PROBLEM DESCRIPTION
Recast everything from the line containing "What percentage is" down to the last of the rows below as a Markdown table with the columns Number and Entry. Skip blank lines and leave the pictures out.
--- START ---
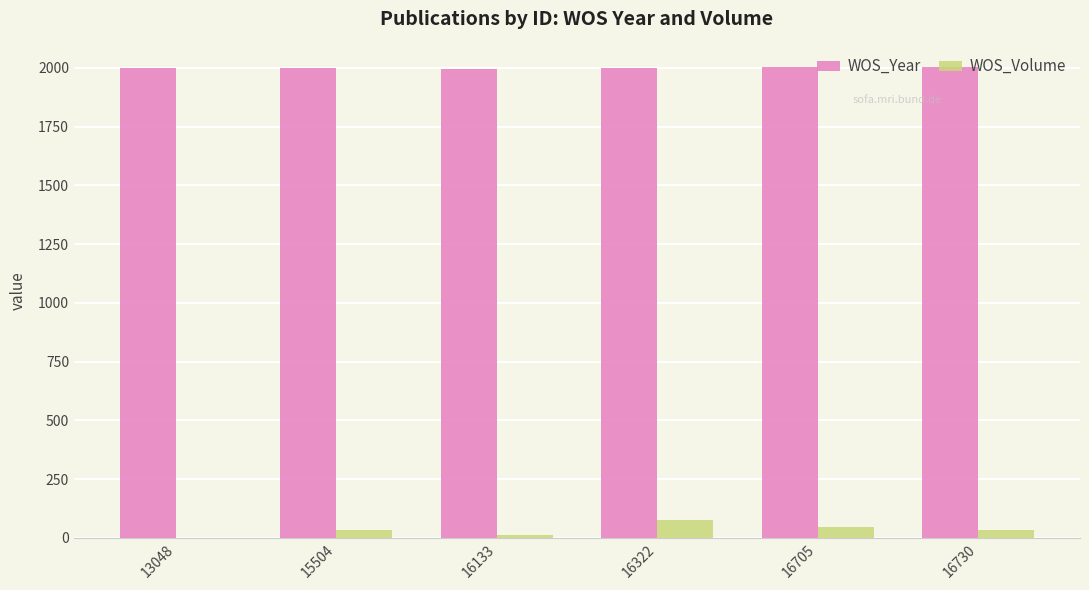

Which series changed the most between 16133 and 16705?

WOS_Volume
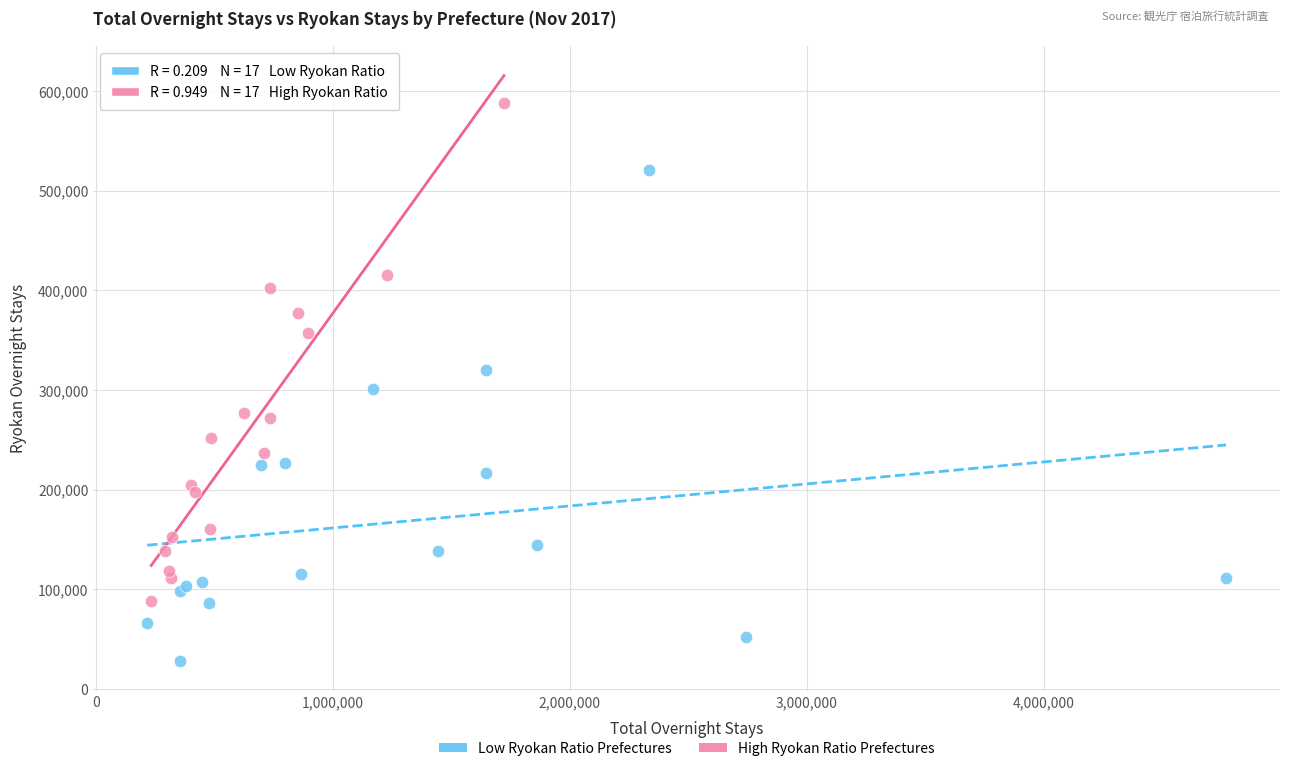

Which series reaches the maximum Y coordinate?

High Ryokan Ratio Prefectures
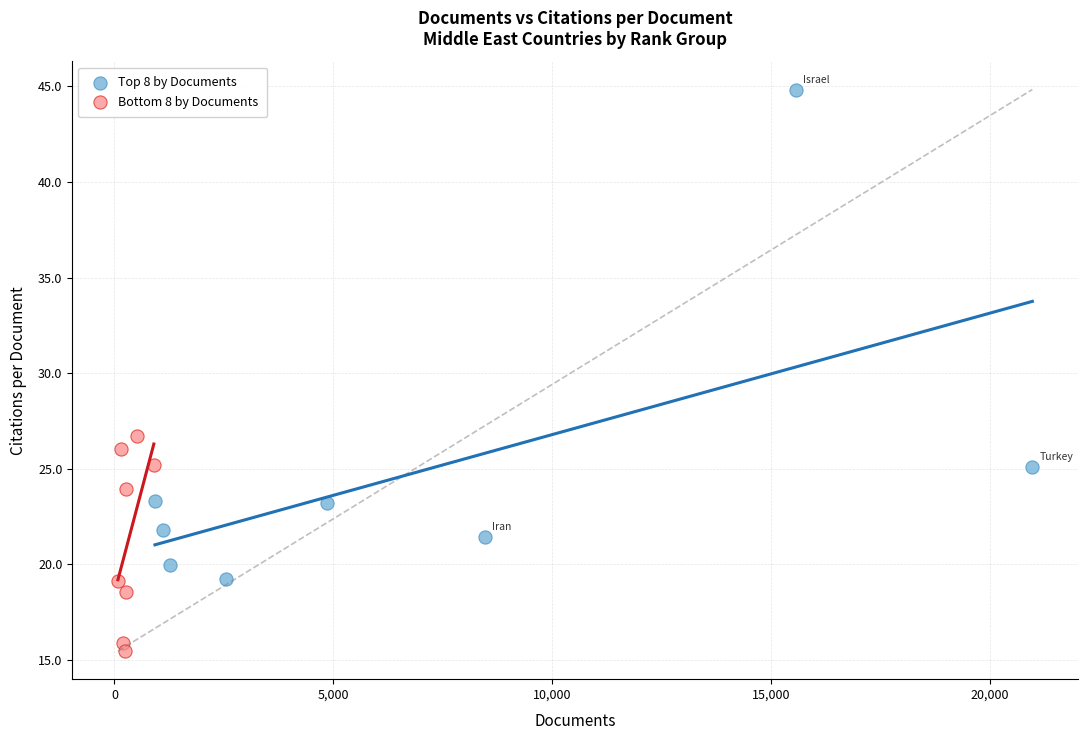

Which series has the widest spread of Y values?

Top 8 by Documents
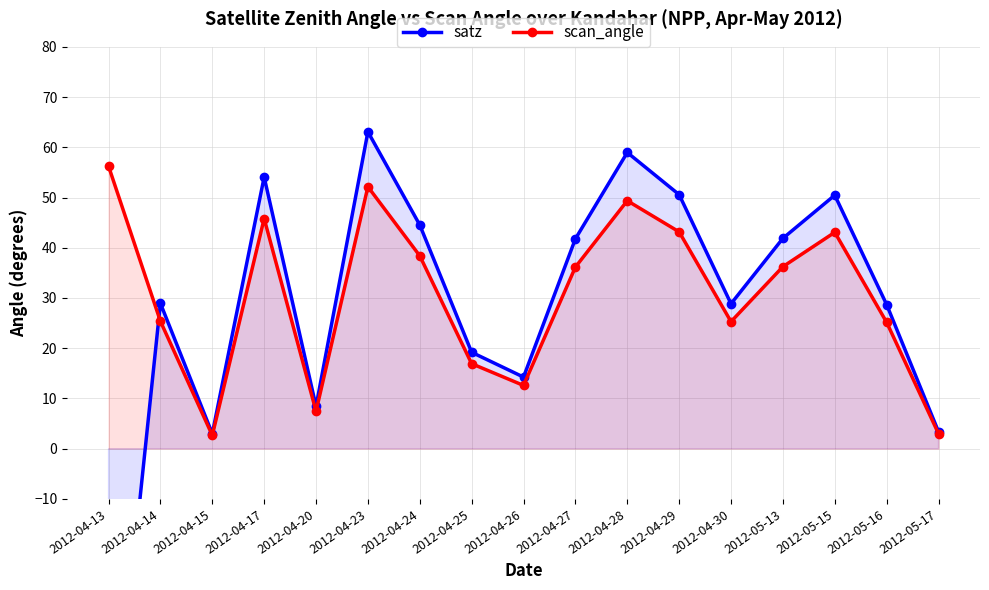

How many data points does each series have?

17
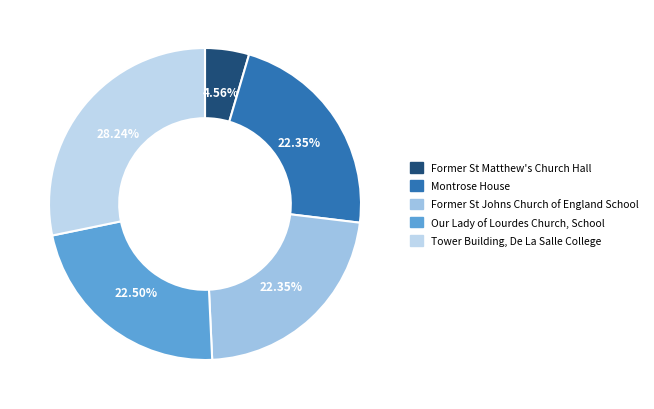

Which has a higher value, Tower Building, De La Salle College or Former St Matthew's Church Hall?

Tower Building, De La Salle College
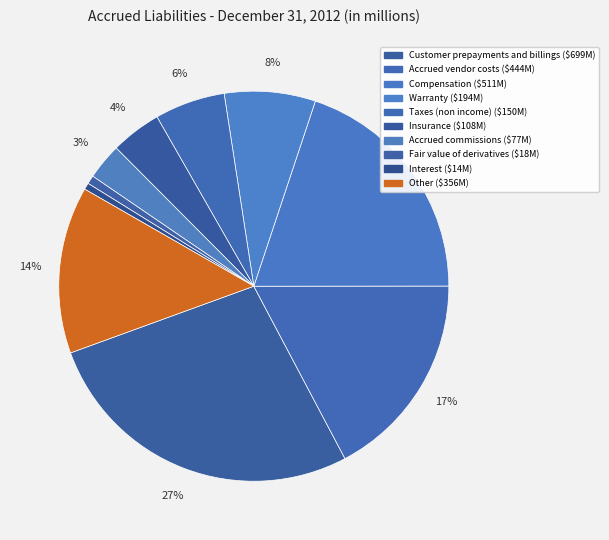

What percentage is the Fair value of derivatives slice, to the nearest percent?

1%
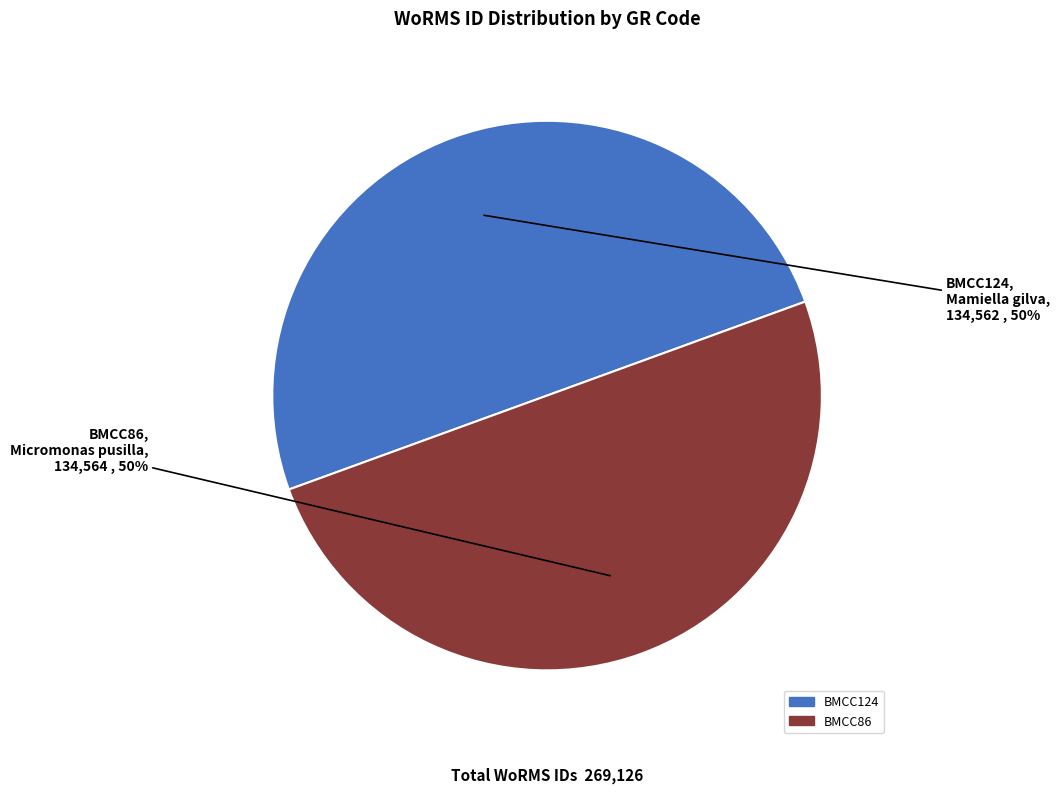

To the nearest percent, what is the combined percentage of BMCC124 and BMCC86?

100%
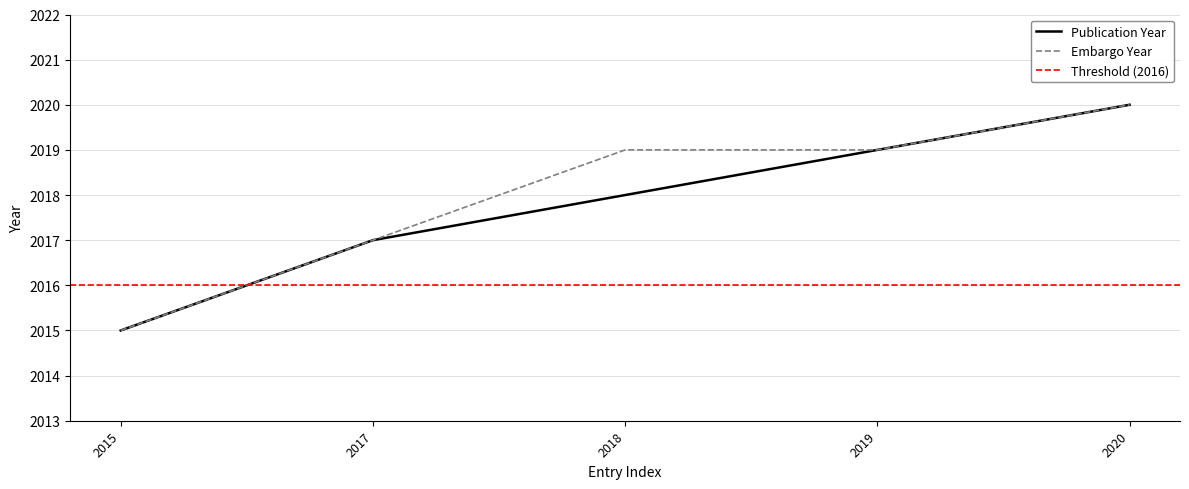

What is the value of the Publication Year point at the 1st from the left?

2015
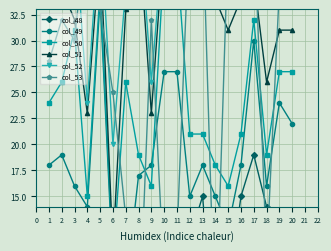

How many interior local valleys does the col_48 series have?

4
--- END ---
TASK RESULT
| Number | Entry |
|---|---|
| 1 | What percentage is the Fair value of derivatives slice, to the nearest percent? |
| 2 | 1% |
| 3 | To the nearest percent, what is the combined percentage of BMCC124 and BMCC86? |
| 4 | 100% |
| 5 | What is the value of the Publication Year point at the 1st from the left? |
| 6 | 2015 |
| 7 | How many interior local valleys does the col_48 series have? |
| 8 | 4 |